▶ _Passage extrait_:
Denis Duclos

Je me suis parfois demandé si Damascius, le dernier successeur de Platon et qui écrivait aussi des contes mythologiques et autres histoires extraordinaires ne s'était pas réincarné quelque part en moi. Le fait est qu'il écrivit aussi de savants traités, dont un sur le paradoxe, ce qui réjouit fort l'anthropologue fasciné par la parole et son valet "langage" que je suis de plus en plus (fasciné, pas valet...).

Impossible, en tout cas, de séparer dans ma graphomanie impénitente la théorie la plus aride, la plus acérée face aux rhéteurs les plus roublards peuplant le monde académique, et l'imaginaire le plus efflorescent, hors genre éventuellement : humour, polar, fantasy (sans chevaliers ni chimères excepté un mystérieux courant parcourant d'improbables Caraïbes et nommé "grand dragon").

Du côté des essais inspirés (sans pouffer) du plus profond esprit de "sérieux", se jalonne la méditation de toute une vie sur la violence individuelle et collective, et leur antidote : la pluralité. La violence collective s'incarne depuis plus d'un siècle par la surpuissance technique, désormais mondialisée. l'individuelle dans des délires, des symptômes d'emportement (comme dans la tuerie en série ou en masse). Ces violences sont en miroir. Inutile de croire en détenir la clef si on ne les rapporte pas les unes aux autres. La spécialisation, ici, vaut pour aveuglement garanti.

Le fil de l'oeuvre -sur près d'un demi siècle-, c'est cette recherche fervente, (pour ne pas dire quérulente) d'une solution qui ne soit pas aussi un tsunami. Et comme c'est éprouvant, comment ne pas la poursuivre du côté de l'image, du récit, de la drôlerie ? Comment ne pas se soigner des monstruosités réelles rencontrées dans l'histoire de notre folle espèce, par le rire, la satire, le rêve ? Mais, plutôt que de seulement osciller, tel un Gargantua pleurant comme une vache et "tout soudain riant comme un veau", pourquoi ne pas lier les deux registres ? Par exemple, en imaginant une pluralité possible dans le roman dystopique ? Ou bien, en sens inverse, en réfléchissant sur la fonction de l'art et de la folie dans la "civilité",,

sur les dialogues du corps et de l'esprit dans l'histoire, sur la démocratie des passions...

Compliqué ? C'est ma vie (et je doute que la vôtre soit plus simple...).

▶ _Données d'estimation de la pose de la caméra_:
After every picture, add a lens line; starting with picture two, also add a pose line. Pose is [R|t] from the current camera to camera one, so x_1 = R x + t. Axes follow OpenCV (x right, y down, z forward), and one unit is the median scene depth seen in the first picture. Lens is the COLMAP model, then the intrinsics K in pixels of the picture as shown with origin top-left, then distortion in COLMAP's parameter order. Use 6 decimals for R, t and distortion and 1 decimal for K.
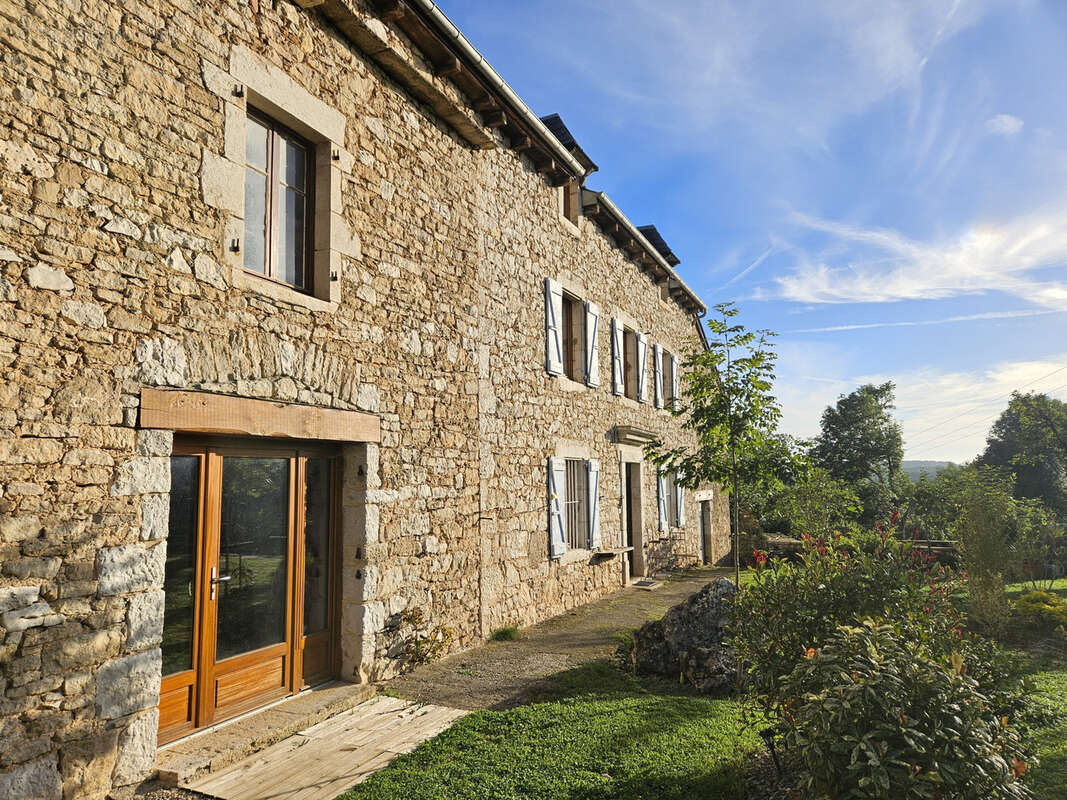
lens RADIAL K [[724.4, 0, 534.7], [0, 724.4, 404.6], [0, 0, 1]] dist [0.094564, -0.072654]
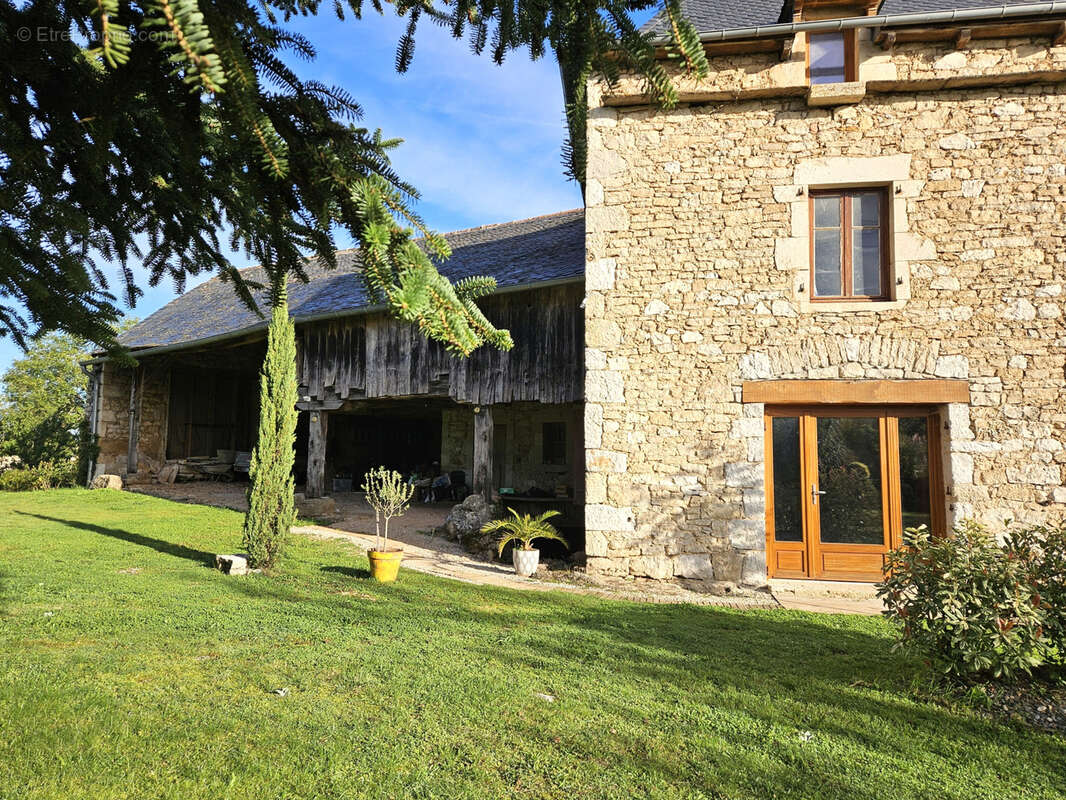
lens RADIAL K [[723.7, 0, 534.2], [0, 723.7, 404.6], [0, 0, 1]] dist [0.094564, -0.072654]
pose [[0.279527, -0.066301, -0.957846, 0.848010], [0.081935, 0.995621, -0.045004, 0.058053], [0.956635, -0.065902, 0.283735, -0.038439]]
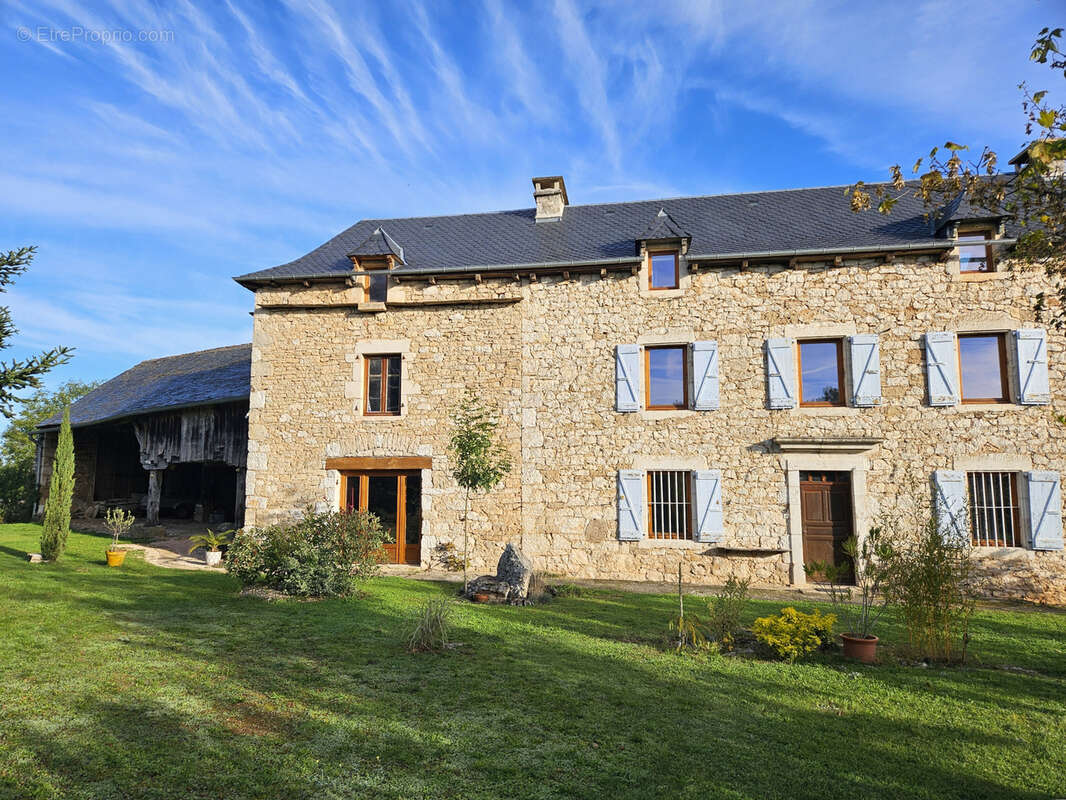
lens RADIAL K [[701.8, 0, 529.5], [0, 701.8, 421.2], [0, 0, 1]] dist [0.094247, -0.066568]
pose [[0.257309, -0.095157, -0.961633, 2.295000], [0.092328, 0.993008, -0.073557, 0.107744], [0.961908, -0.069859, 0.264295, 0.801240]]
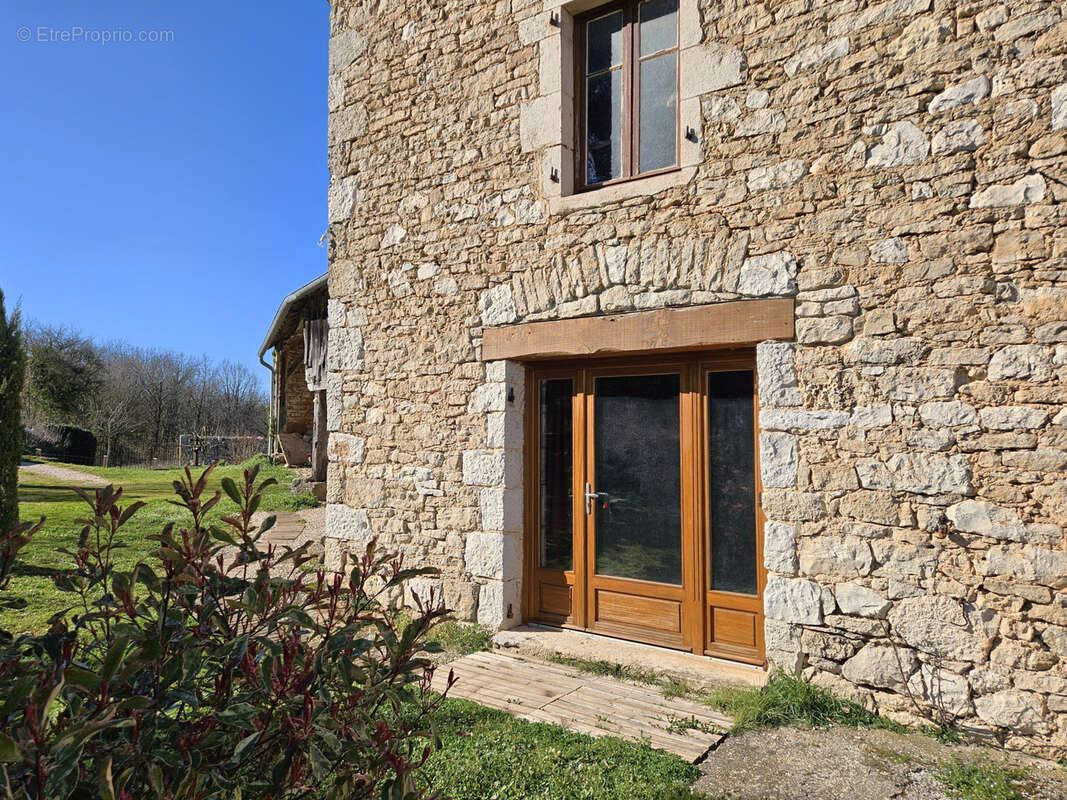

▶ _À faire_:
• 1. Selon le passage extrait, quel est l'antidote à la violence individuelle et collective ?
• 2. Reproduisez le passage extrait à partir des mots « Le fil de l'oeuvre » et arrêtez-vous après « démocratie des passions... ».

▶ _Corrigé_:
• 1. La pluralité.

• 2.
Le fil de l'oeuvre -sur près d'un demi siècle-, c'est cette recherche fervente, (pour ne pas dire quérulente) d'une solution qui ne soit pas aussi un tsunami. Et comme c'est éprouvant, comment ne pas la poursuivre du côté de l'image, du récit, de la drôlerie ? Comment ne pas se soigner des monstruosités réelles rencontrées dans l'histoire de notre folle espèce, par le rire, la satire, le rêve ? Mais, plutôt que de seulement osciller, tel un Gargantua pleurant comme une vache et "tout soudain riant comme un veau", pourquoi ne pas lier les deux registres ? Par exemple, en imaginant une pluralité possible dans le roman dystopique ? Ou bien, en sens inverse, en réfléchissant sur la fonction de l'art et de la folie dans la "civilité",,

sur les dialogues du corps et de l'esprit dans l'histoire, sur la démocratie des passions...